» **WHAT YOU ARE ASKED TO DO**
Word for word, the data below must be repeated in full; no picture is to be included.
Start of DATA TO USE
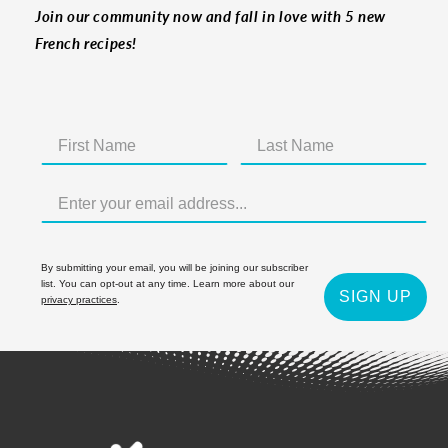
Join our community now and fall in love with 5 new
French recipes!
By submitting your email, you will be joining our subscriber
list. You can opt-out at any time. Learn more about our
SIGN UP
privacy practices
.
End of DATA TO USE
» **RESULT BELOW**
Join our community now and fall in love with 5 new
French recipes!
By submitting your email, you will be joining our subscriber
list. You can opt-out at any time. Learn more about our
SIGN UP
privacy practices
.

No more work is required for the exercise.